PYMNTS MonitorEdge May 2024

Tech-Enabled Solutions Put the Brakes on Returns Fraud

An integral aspect of the retail cycle, returns have surged in recent years with the growth of online channels. However, accompanying this increase in returns is a concerning trend: the escalation of returns fraud and policy abuse.

According to a report by the National Retail Federation (NRF), retailers encountered various forms of return fraud in the past year. Among these, 44% dealt with returns of shoplifted or stolen goods, while 37% experienced returns involving fraudulent or stolen tender. Another 20% cited return fraud orchestrated by organized retail crime groups.

But it’s not just fraudulent actors exploiting the system. Returns abuse, wherein customers take advantage of lenient return policies or return used, non-defective merchandise — commonly known as wardrobing — further adds to the strain on retailers. 

Richard Kostick, CEO of 100% PURE, highlighted the issue in a recent interview with PYMNTS, noting that a significant portion of U.S. consumers (56%) have “confessed to returning” purchased items “after using them once or twice.” This, coupled with the 25% of consumers who have admitted to making purchases with the intent of returning them after use, has further compounded the financial strain on retailers, he said.

Translating this strain into numbers, return fraud contributed to $101 billion in overall losses in 2023 alone, with retailers projected to lose $13.70 for every $100 in returned merchandise, according to data from the NRF. Moreover, fraudulent activities and abuse accounted for nearly 14% of total returns last year.

However, amid these challenges, retailers are leveraging data-driven and tech-enabled solutions to detect and combat returns fraud and abuse more effectively. 

To start, connected devices offer promising solutions, with technologies like surveillance cameras and monitoring systems aiding in the detection of in-store swaps and prevention of price-switching at checkout. Additionally, advanced technologies can prove vital in analyzing customer behavior, distinguishing between legitimate and fraudulent patterns, and alerting store employees in real-time to potential abuses.

Moreover, artificial intelligence (AI)-driven chatbots deployed for online purchases can help flag customers exhibiting suspicious behavior, deterring fraudulent activities. These technological advancements not only enhance fraud detection but can also support employee training and education, empowering frontline staff to combat return fraud effectively.

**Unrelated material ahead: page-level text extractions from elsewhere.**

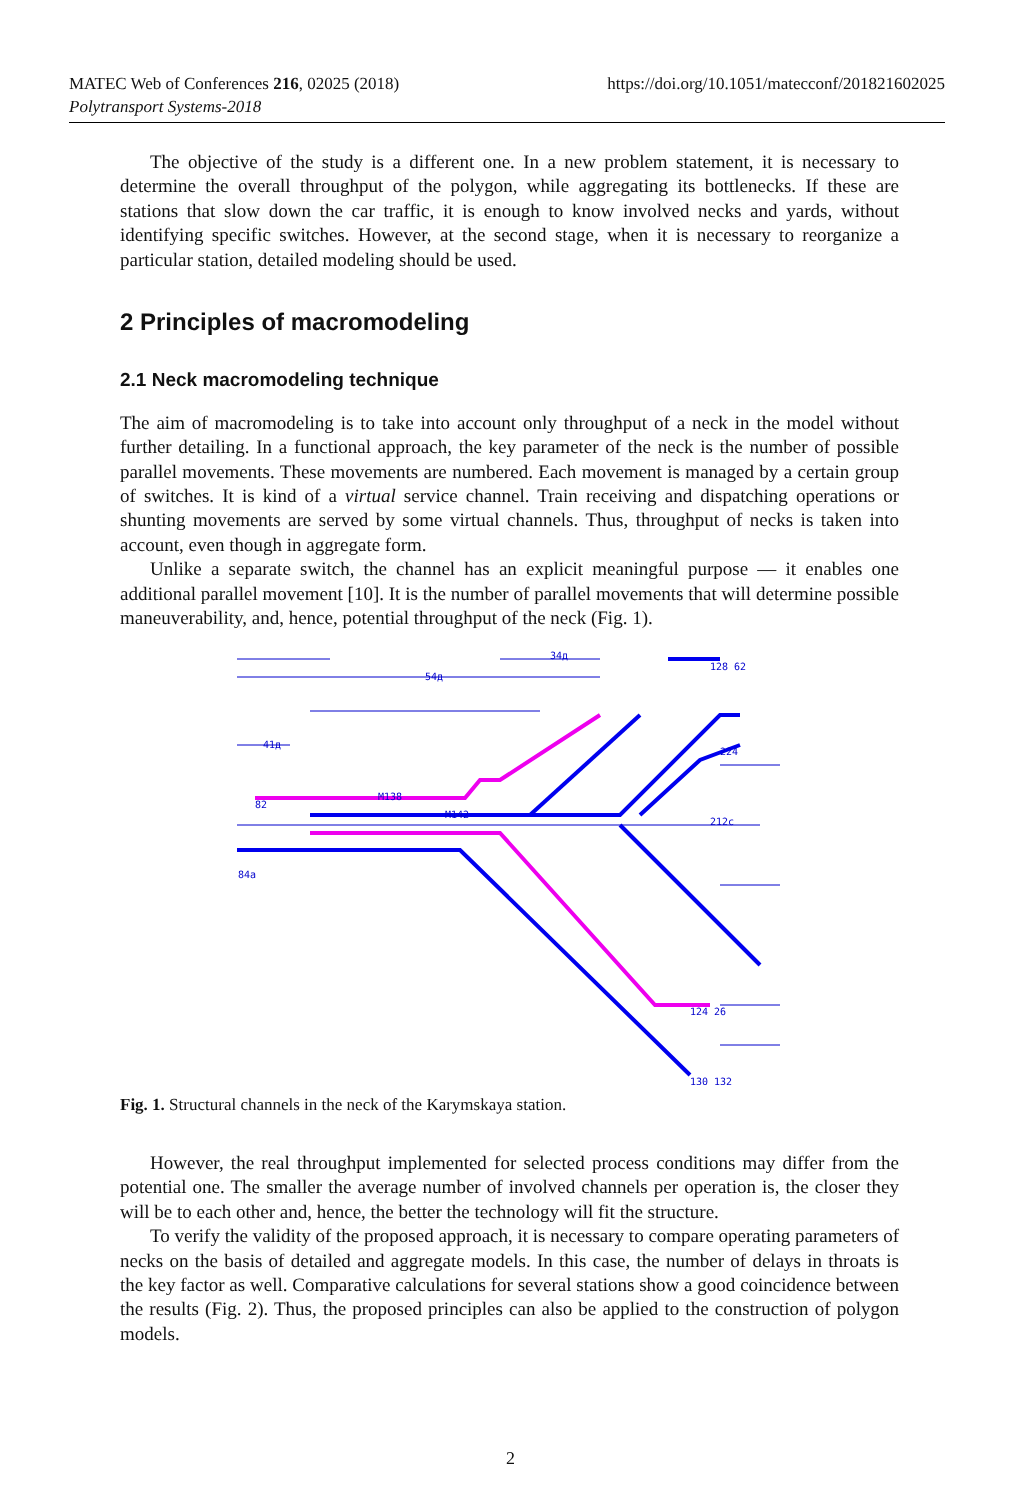MATEC Web of Conferences 216, 02025 (2018)
Polytransport Systems-2018
https://doi.org/10.1051/matecconf/201821602025
The objective of the study is a different one. In a new problem statement, it is necessary to determine the overall throughput of the polygon, while aggregating its bottlenecks. If these are stations that slow down the car traffic, it is enough to know involved necks and yards, without identifying specific switches. However, at the second stage, when it is necessary to reorganize a particular station, detailed modeling should be used.
2 Principles of macromodeling
2.1 Neck macromodeling technique
The aim of macromodeling is to take into account only throughput of a neck in the model without further detailing. In a functional approach, the key parameter of the neck is the number of possible parallel movements. These movements are numbered. Each movement is managed by a certain group of switches. It is kind of a virtual service channel. Train receiving and dispatching operations or shunting movements are served by some virtual channels. Thus, throughput of necks is taken into account, even though in aggregate form.
Unlike a separate switch, the channel has an explicit meaningful purpose — it enables one additional parallel movement [10]. It is the number of parallel movements that will determine possible maneuverability, and, hence, potential throughput of the neck (Fig. 1).
34д
54д
41д
M138
M142
82
84а
128 62
224
212с
124 26
130 132
Fig. 1. Structural channels in the neck of the Karymskaya station.
However, the real throughput implemented for selected process conditions may differ from the potential one. The smaller the average number of involved channels per operation is, the closer they will be to each other and, hence, the better the technology will fit the structure.
To verify the validity of the proposed approach, it is necessary to compare operating parameters of necks on the basis of detailed and aggregate models. In this case, the number of delays in throats is the key factor as well. Comparative calculations for several stations show a good coincidence between the results (Fig. 2). Thus, the proposed principles can also be applied to the construction of polygon models.
2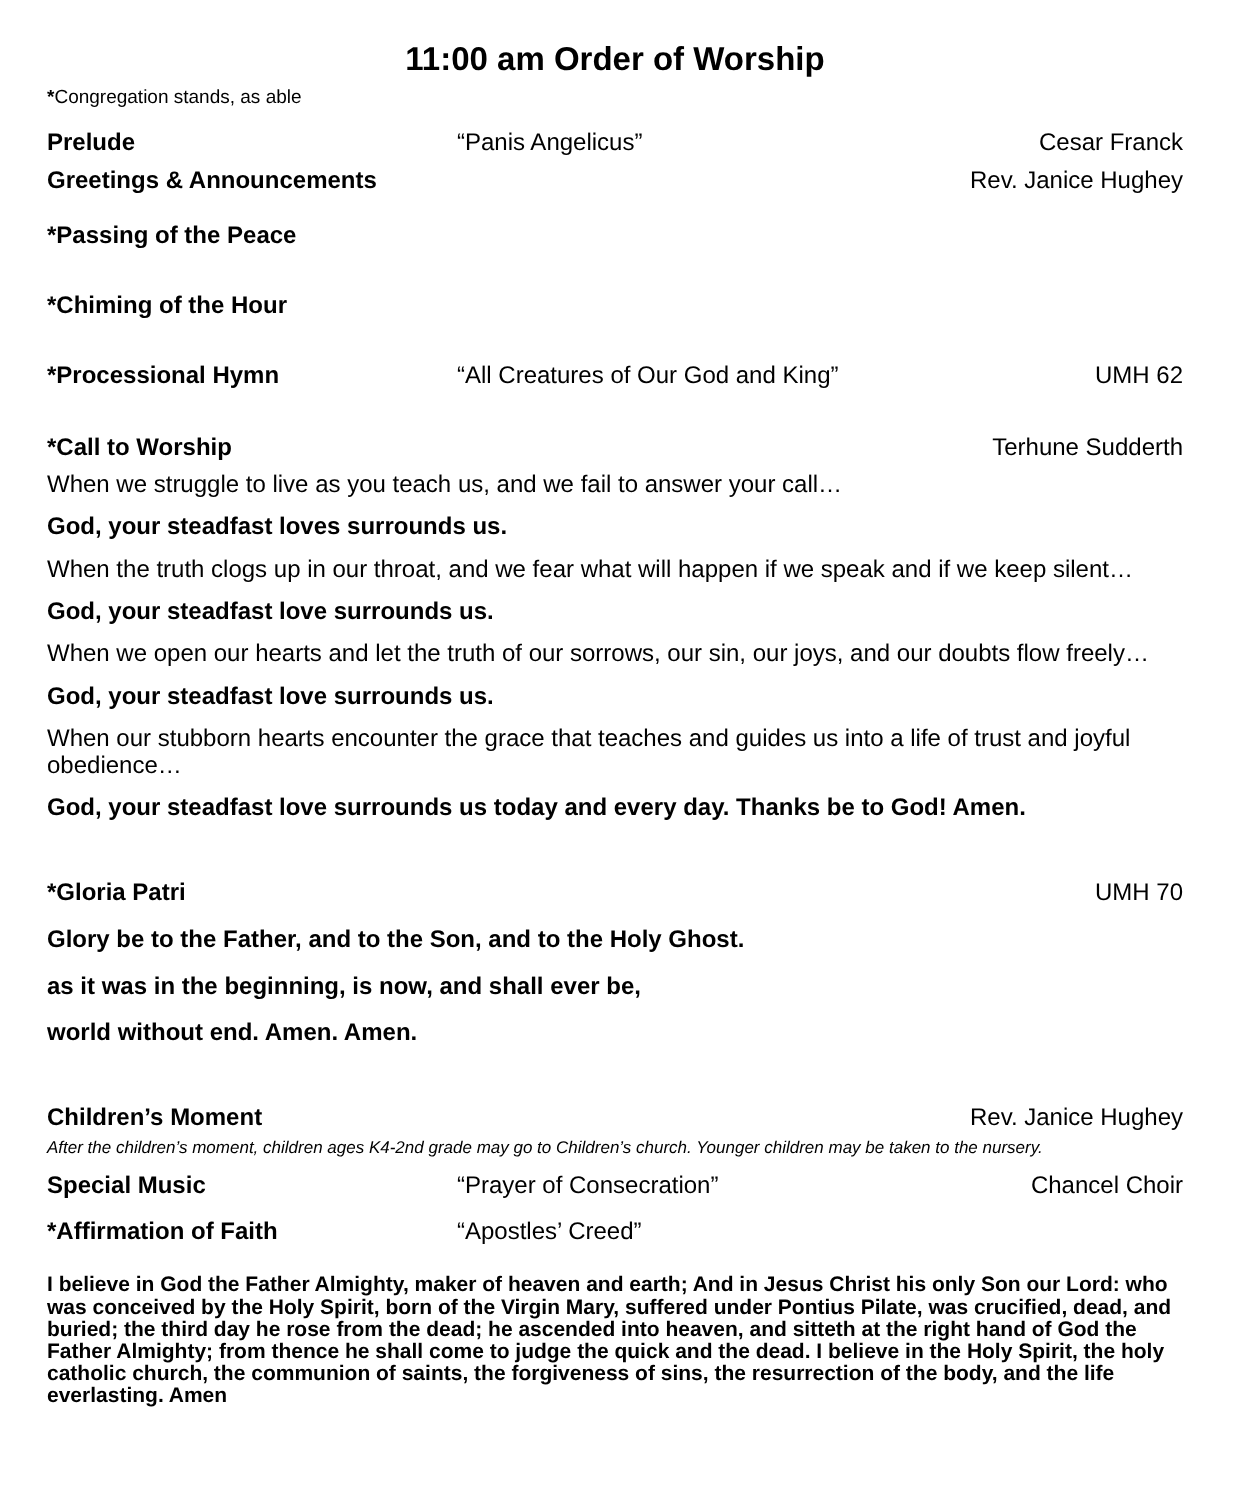11:00 am Order of Worship
*Congregation stands, as able
Prelude “Panis Angelicus” Cesar Franck
Greetings & Announcements Rev. Janice Hughey
*Passing of the Peace
*Chiming of the Hour
*Processional Hymn “All Creatures of Our God and King” UMH 62
*Call to Worship Terhune Sudderth
When we struggle to live as you teach us, and we fail to answer your call…
God, your steadfast loves surrounds us.
When the truth clogs up in our throat, and we fear what will happen if we speak and if we keep silent…
God, your steadfast love surrounds us.
When we open our hearts and let the truth of our sorrows, our sin, our joys, and our doubts flow freely…
God, your steadfast love surrounds us.
When our stubborn hearts encounter the grace that teaches and guides us into a life of trust and joyful obedience…
God, your steadfast love surrounds us today and every day. Thanks be to God! Amen.
*Gloria Patri UMH 70
Glory be to the Father, and to the Son, and to the Holy Ghost.
as it was in the beginning, is now, and shall ever be,
world without end. Amen. Amen.
Children’s Moment Rev. Janice Hughey
After the children’s moment, children ages K4-2nd grade may go to Children’s church. Younger children may be taken to the nursery.
Special Music “Prayer of Consecration” Chancel Choir
*Affirmation of Faith “Apostles’ Creed”
I believe in God the Father Almighty, maker of heaven and earth; And in Jesus Christ his only Son our Lord: who was conceived by the Holy Spirit, born of the Virgin Mary, suffered under Pontius Pilate, was crucified, dead, and buried; the third day he rose from the dead; he ascended into heaven, and sitteth at the right hand of God the Father Almighty; from thence he shall come to judge the quick and the dead. I believe in the Holy Spirit, the holy catholic church, the communion of saints, the forgiveness of sins, the resurrection of the body, and the life everlasting. Amen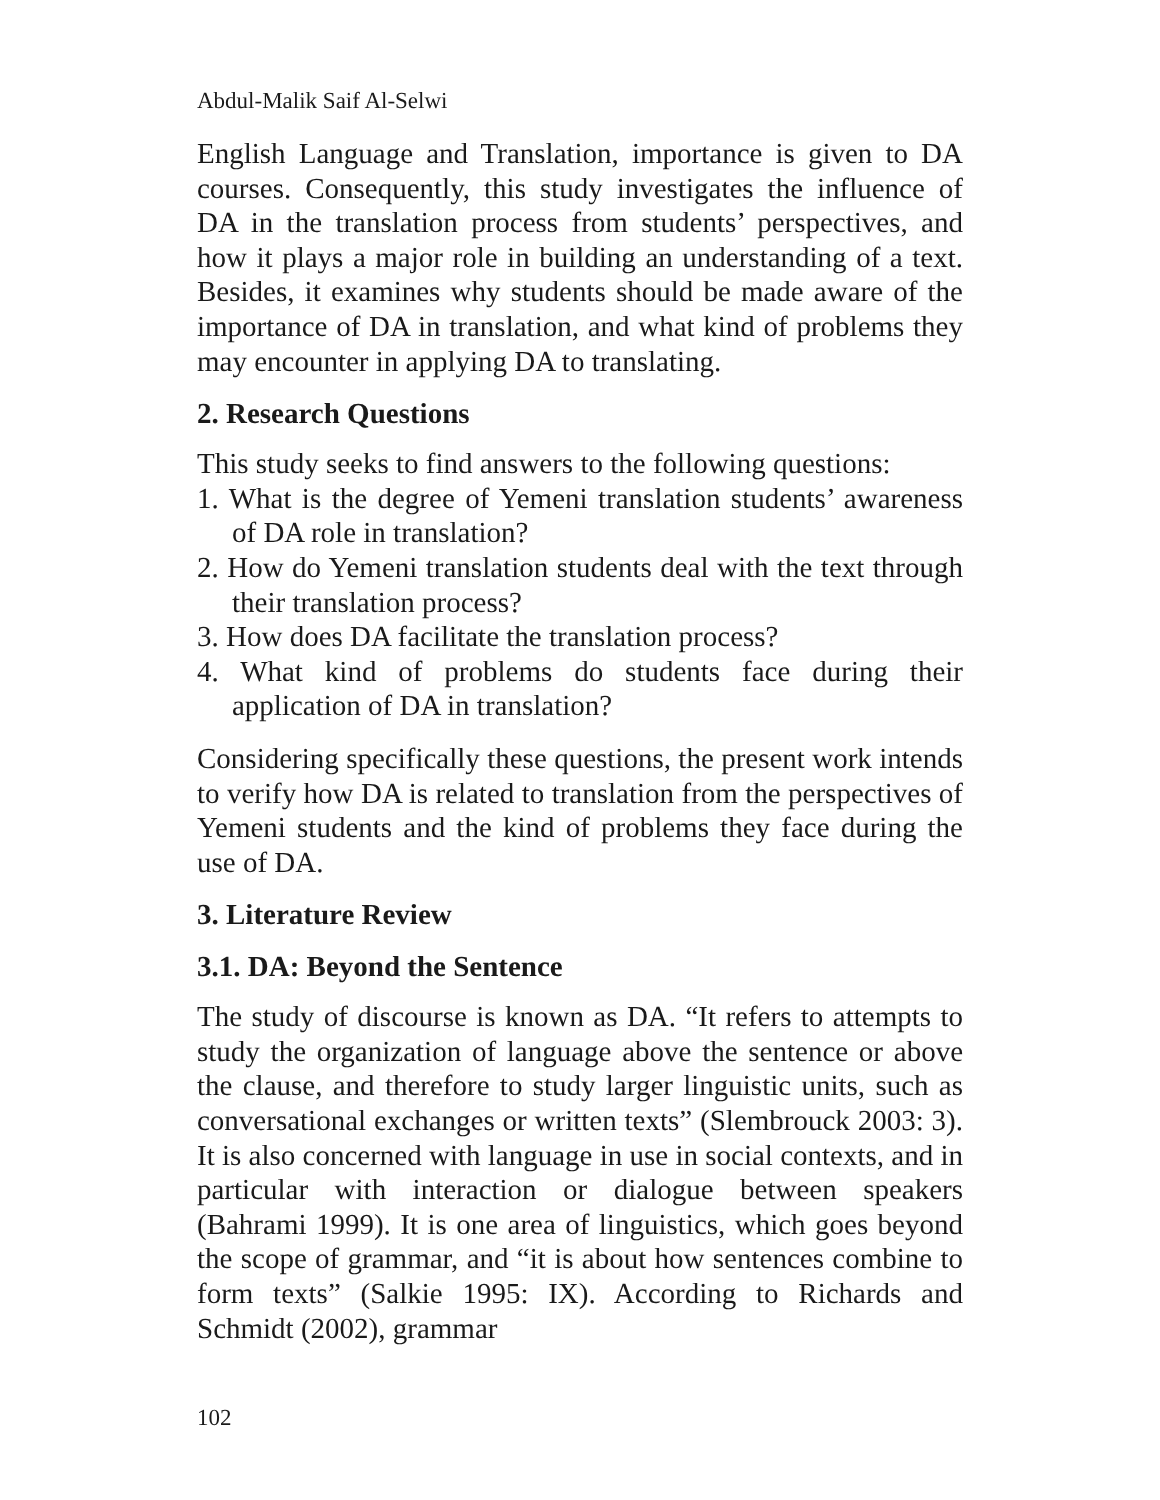Abdul-Malik Saif Al-Selwi
English Language and Translation, importance is given to DA courses. Consequently, this study investigates the influence of DA in the translation process from students’ perspectives, and how it plays a major role in building an understanding of a text. Besides, it examines why students should be made aware of the importance of DA in translation, and what kind of problems they may encounter in applying DA to translating.
2. Research Questions
This study seeks to find answers to the following questions:
1. What is the degree of Yemeni translation students’ awareness of DA role in translation?
2. How do Yemeni translation students deal with the text through their translation process?
3. How does DA facilitate the translation process?
4. What kind of problems do students face during their application of DA in translation?
Considering specifically these questions, the present work intends to verify how DA is related to translation from the perspectives of Yemeni students and the kind of problems they face during the use of DA.
3. Literature Review
3.1. DA: Beyond the Sentence
The study of discourse is known as DA. “It refers to attempts to study the organization of language above the sentence or above the clause, and therefore to study larger linguistic units, such as conversational exchanges or written texts” (Slembrouck 2003: 3). It is also concerned with language in use in social contexts, and in particular with interaction or dialogue between speakers (Bahrami 1999). It is one area of linguistics, which goes beyond the scope of grammar, and “it is about how sentences combine to form texts” (Salkie 1995: IX). According to Richards and Schmidt (2002), grammar
102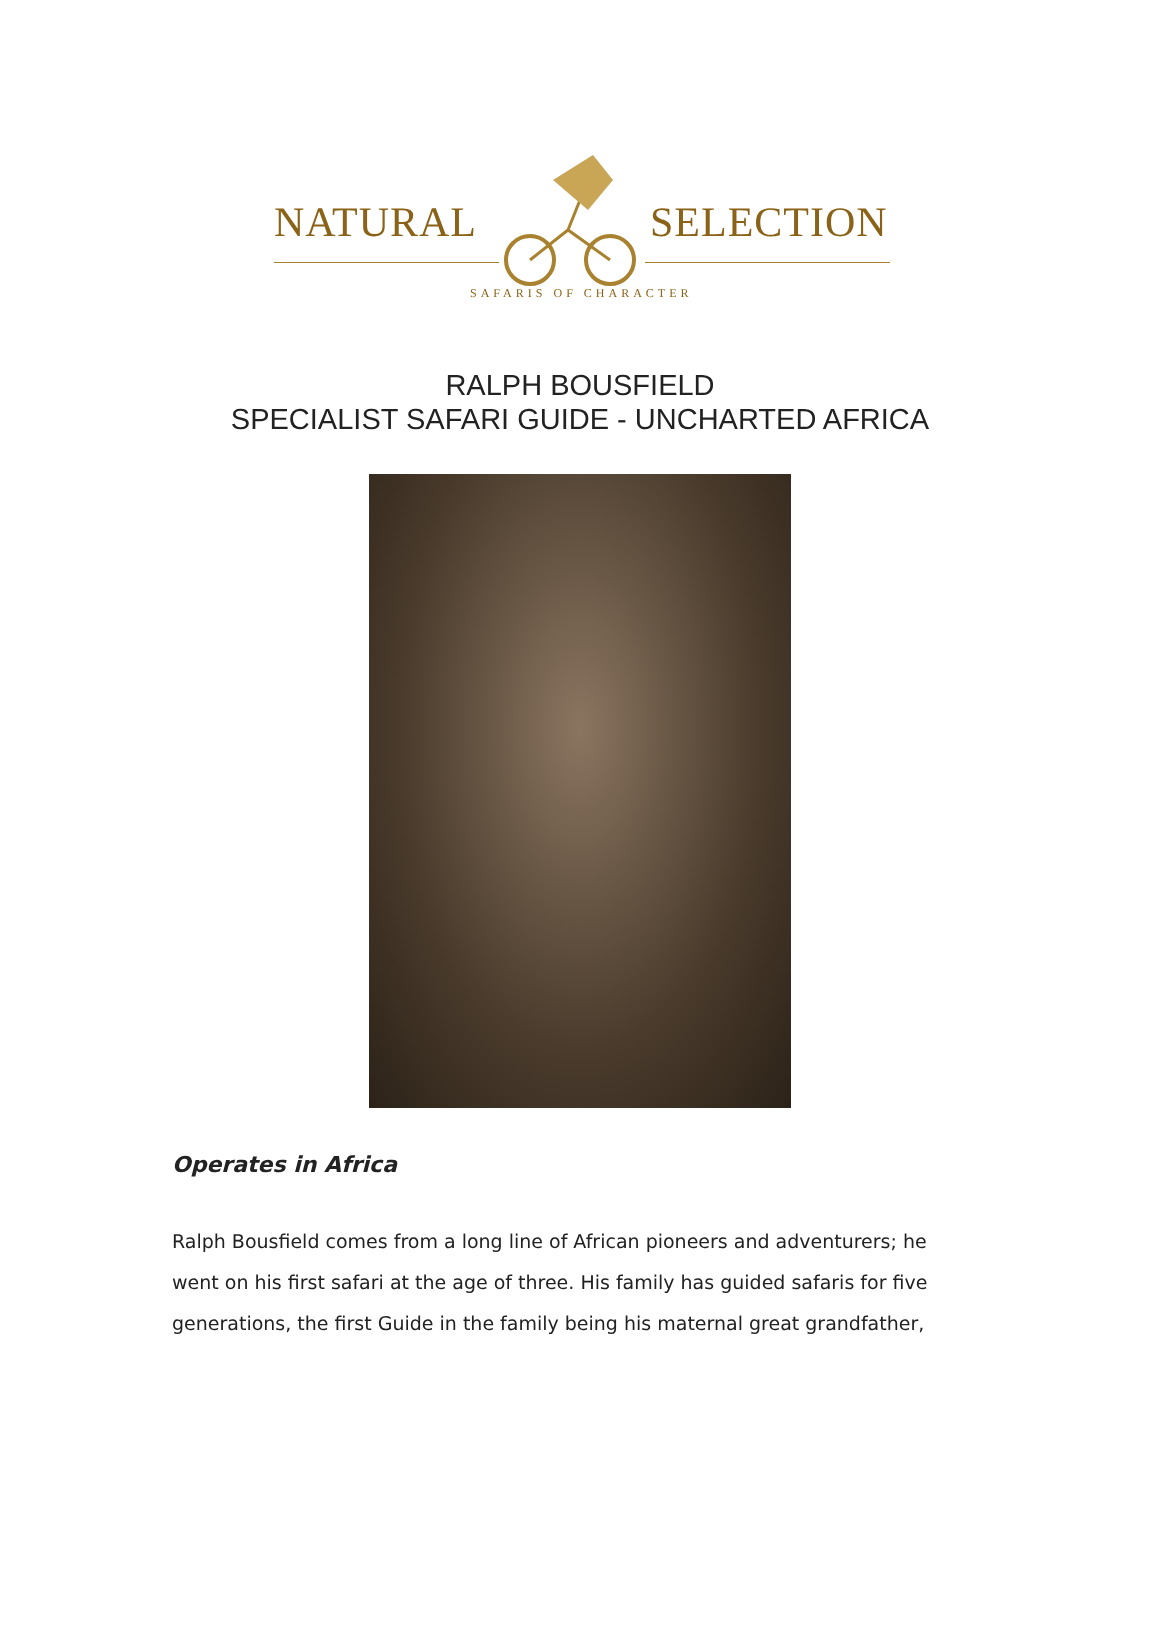NATURAL SELECTION
SAFARIS OF CHARACTER
RALPH BOUSFIELD
SPECIALIST SAFARI GUIDE - UNCHARTED AFRICA
Operates in Africa
Ralph Bousfield comes from a long line of African pioneers and adventurers; he went on his first safari at the age of three. His family has guided safaris for five generations, the first Guide in the family being his maternal great grandfather,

When it comes to customers who create new online identities to exploit the returns process, data can play a pivotal role in separating genuine, transacting customers from fraudulent actors, Doriel Abrahams, head of risk, U.S., at Forter, told PYMNTS.

Forter’s platform, for instance, helps uncover user identities across its partner firms, employing advanced analytics and generative AI intelligence to map out these identities and link them to specific behaviors. This comprehensive approach enables retailers to identify and differentiate between trustworthy customers and potential threats effectively. 

“The key is to teach your AI models and the systems to ‘think’ the ways these people think and ask the right questions at the right time,” Abrahams said.